RIM's BlackBerry Curve 8520 is the cheapest QWERTY handset in the company's range, with a price tag £199 with an Orange pay-and-go SIM card, and is ideal for business users on a budget.

It looks similar to existing BlackBerry Models – including the BlackBerry Curve 8900 – but, unlike most of its siblings, it doesn't feature a rollerball for navigation. You'll find a small optical pad below the display instead.

It works like a mini touchpad and is simple and accurate to use. With no moving parts, it's also likely to prove more robust for long-term use. Unfortunately, build quality on the rest of the handset leaves much to be desired – the main difference from more expensive models being the omission of a metal backplate.

In its place, you'll find a glossy plastic cover, which is flimsy and feels quite cheap. On the plus side, its compact form factor means this handset slips easily into even the smallest pockets. Matt, soft-touch plastics around the side are also pleasing – as are the media buttons on the top of the handset.

A set of unmarked buttons offer control for volume settings and the camera, along with a button to activate voice control. They're integrated into the side of the device and made out of the same material, which is a sensible choice, as it leaves no chance of dirt getting under the buttons.

The main navigation, call and end keys sit flush with the screen, with a glossy finish that's a magnet for fingerprints and scratches. The QWERTY keypad that sits below it offers excellent usability. It's not the largest keyboard we've seen, but it's easy to adjust to and the keys are responsive and firmly attached.

The 2.6-inch screen is every bit as good as most other BlackBerrys, with vivid and bright colours. The 320 x 240-pixel resolution isn't the sharpest, but images remain crisp and easy on the eye. The BlackBerry OS is still as intuitive as ever, with large, clearly labelled icons on the menu.

A set of shortcut icons sit on the home screen, with full accessibility to other functions offered by pressing the button to the left of the optical pad. This handset excels when it comes to email use, with push email support delivering your mail instantly. Setting up your account is a simple matter of typing in your email address and password.

Highly responsive

We found the handset responded quickly to our inputs, with a 512MHz processor moving things along nicely and with little lag. The 256MB of RAM offers minimal storage space, although a microSD slot is in place for adding further memory, with cards of up to 16GB supported.
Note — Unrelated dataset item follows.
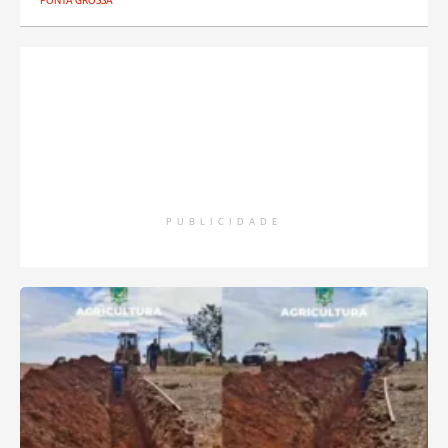
PONTA GROSSA
PUBLICIDADE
Connectivity is reasonable for an entrylevel phone – there's no 3G/HSDPA, but you will find Wi-Fi built in. Unfortunately, GPS has been left out to keep costs down, so you won't be able to use the BlackBerry as a satellite navigation device.

Overall, the Curve 8520 is a nice little handset. It's a shame that some of the materials used aren't of a higher standard, but it offers good usability and a cheap entry point into RIM's impressive BlackBerry range.